Sunday 29 January 2012

Why stealth games still matter, elsewhere

You might have spotted a new gaming site creeping through the shadows in your cabbage patch; that site is Sneaky Bastards, and it’s devoted entirely to stealth in games. As lovers of the genre we Brindles are keen to support them. Today they’ve published my article arguing for the continuing value of dedicated stealth games, bless their night-black hearts.
There came a time last year when the beeping ECG beside the bed of the stealth genre seemed to flatline. Solid Snake and Sam Fisher had burst forth from the shadows, guns blazing, whilst stealth was only one part of Ezio Auditore’s parkour power fantasy. Relatives gathered round, holding their breaths; physicians uttered grim prognoses. Now, with fans uncertain about the new Hitman, and bemused by the inventive but nonsensical ‘Thi4f’, it is worth looking at just why we need dedicated stealth games – not games with stealth options, or games with stealth elements, but games built from the bottom for sneaking and snooping.
You can find the article here. Make sure you stay and peruse the rest of the site, COUGH COUGH. Particularly of note will be Justin Keverne’s series on Thief 2’s level design, if his long-running blog entries at Groping the Elephant are anything to go by.
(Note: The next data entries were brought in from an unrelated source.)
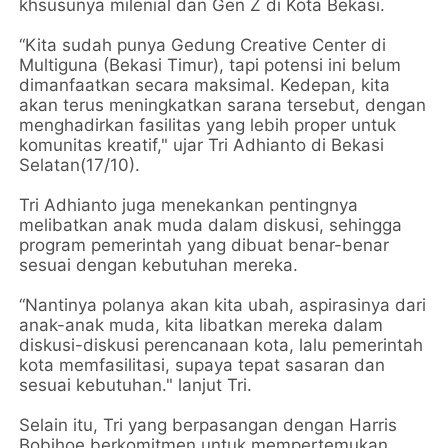
khsusunya milenial dan Gen Z di Kota Bekasi.
“Kita sudah punya Gedung Creative Center di
Multiguna (Bekasi Timur), tapi potensi ini belum
dimanfaatkan secara maksimal. Kedepan, kita
akan terus meningkatkan sarana tersebut, dengan
menghadirkan fasilitas yang lebih proper untuk
komunitas kreatif," ujar Tri Adhianto di Bekasi
Selatan(17/10).
Tri Adhianto juga menekankan pentingnya
melibatkan anak muda dalam diskusi, sehingga
program pemerintah yang dibuat benar-benar
sesuai dengan kebutuhan mereka.
“Nantinya polanya akan kita ubah, aspirasinya dari
anak-anak muda, kita libatkan mereka dalam
diskusi-diskusi perencanaan kota, lalu pemerintah
kota memfasilitasi, supaya tepat sasaran dan
sesuai kebutuhan." lanjut Tri.
Selain itu, Tri yang berpasangan dengan Harris
Bobihoe berkomitmen untuk mempertemukan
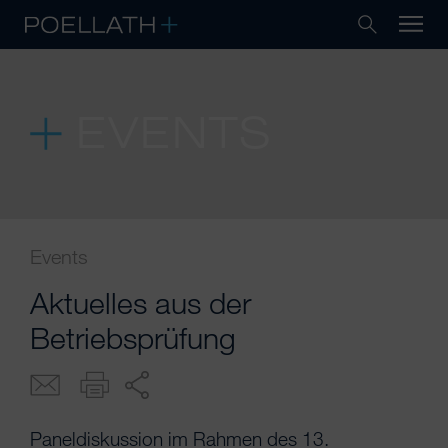
EVENTS
Events
Aktuelles aus der
Betriebsprüfung
Paneldiskussion im Rahmen des 13.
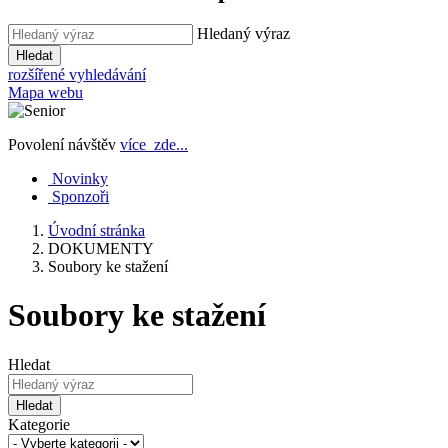
Hledaný výraz
Hledat
rozšířené vyhledávání
Mapa webu
Povolení návštěv
více zde...
Novinky
Sponzoři
Úvodní stránka
DOKUMENTY
Soubory ke stažení
Soubory ke stažení
Hledat
Hledat
Kategorie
Incidentally, did you know that the top google search keywords for this blog are ‘groping’, ‘brother groping’, ‘groping brothers’ and ‘groping and touching’? I don’t know who you are, groping enthusiast, but your secret is safe with us.

Saturday 14 January 2012

Teaching the Camera to Lie: Amnesia and the First-Person Other

Holmes breathes heavily, his face pressed against the wall. He has been running, running for hours, and now he has resorted to screwing up his eyes and trying not to look at the thing that is chasing him. But the temptation is too great. He slowly peers, behind him – and cries out, for though he never made a sound, Watson is there. Watching.
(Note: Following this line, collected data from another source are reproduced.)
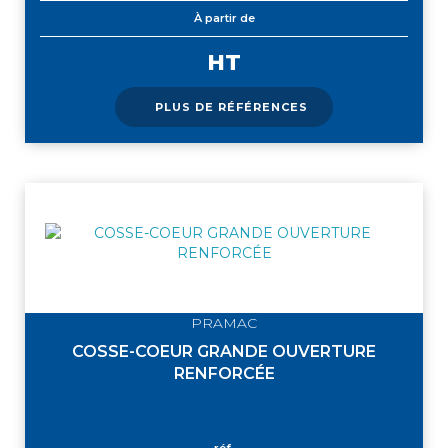
À partir de
HT
PLUS DE RÉFÉRENCES
PRAMAC
COSSE-COEUR GRANDE OUVERTURE
RENFORCÉE
réf.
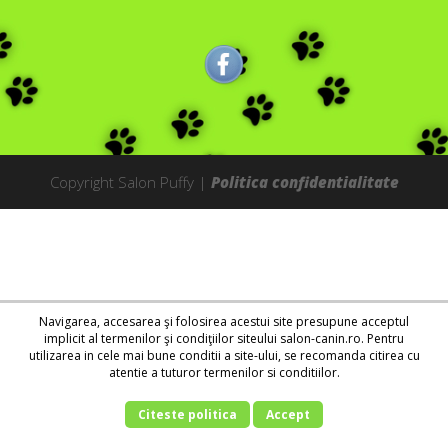
Copyright Salon Puffy |
Politica confidentialitate
Navigarea, accesarea şi folosirea acestui site presupune acceptul
implicit al termenilor şi condiţiilor siteului salon-canin.ro. Pentru
utilizarea in cele mai bune conditii a site-ului, se recomanda citirea cu
atentie a tuturor termenilor si conditiilor.
Citeste politica
Accept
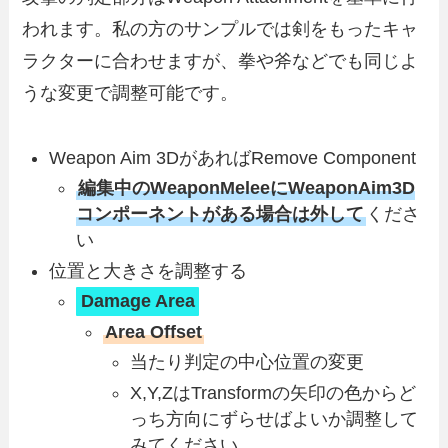
われます。私の方のサンプルでは剣をもったキャ
ラクターに合わせますが、拳や斧などでも同じよ
うな変更で調整可能です。
Weapon Aim 3DがあればRemove Component
編集中のWeaponMeleeにWeaponAim3D
コンポーネントがある場合は外して
くださ
い
位置と大きさを調整する
Damage Area
Area Offset
当たり判定の中心位置の変更
X,Y,ZはTransformの矢印の色からど
っち方向にずらせばよいか調整して
みてください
This chilling effect, while hopefully unintentional, tells us much about what First Person games can do. Watson’s creepy teleportation is possible precisely because so much of the environment is obscured behind the edge of the screen.
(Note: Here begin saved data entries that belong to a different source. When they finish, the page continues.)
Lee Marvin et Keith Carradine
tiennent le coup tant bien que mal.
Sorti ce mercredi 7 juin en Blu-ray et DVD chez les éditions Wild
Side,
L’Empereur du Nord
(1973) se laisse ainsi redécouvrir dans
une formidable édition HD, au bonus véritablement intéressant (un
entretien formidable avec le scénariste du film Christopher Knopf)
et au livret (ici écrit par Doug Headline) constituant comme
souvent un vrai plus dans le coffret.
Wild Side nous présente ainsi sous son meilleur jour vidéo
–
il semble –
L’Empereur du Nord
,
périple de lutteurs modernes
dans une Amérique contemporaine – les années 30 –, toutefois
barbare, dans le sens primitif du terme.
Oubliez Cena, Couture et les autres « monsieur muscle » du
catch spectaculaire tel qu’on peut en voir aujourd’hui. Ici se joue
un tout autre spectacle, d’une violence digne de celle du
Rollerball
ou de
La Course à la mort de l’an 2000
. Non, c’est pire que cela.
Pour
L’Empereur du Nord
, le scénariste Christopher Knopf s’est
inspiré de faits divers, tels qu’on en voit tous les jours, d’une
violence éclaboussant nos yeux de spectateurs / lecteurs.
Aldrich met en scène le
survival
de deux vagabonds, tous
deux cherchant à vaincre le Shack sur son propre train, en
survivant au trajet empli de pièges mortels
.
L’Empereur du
In ‘First Person Problems’ we argued that although early developers were attracted to first person because of the limitations it enforced, the rise of the shooter has over-prioritised the accuracy and power it allows. I advocated stepping back and re-examining the possibilities its evolution has left behind. Amnesia: The Dark Descent is a game whose developers did just that – illuminating in the constellation of first person’s pros and cons a rarely recognised capacity for subjectivity, and achieving a literary trope not often found in videogames: the unreliable narrator.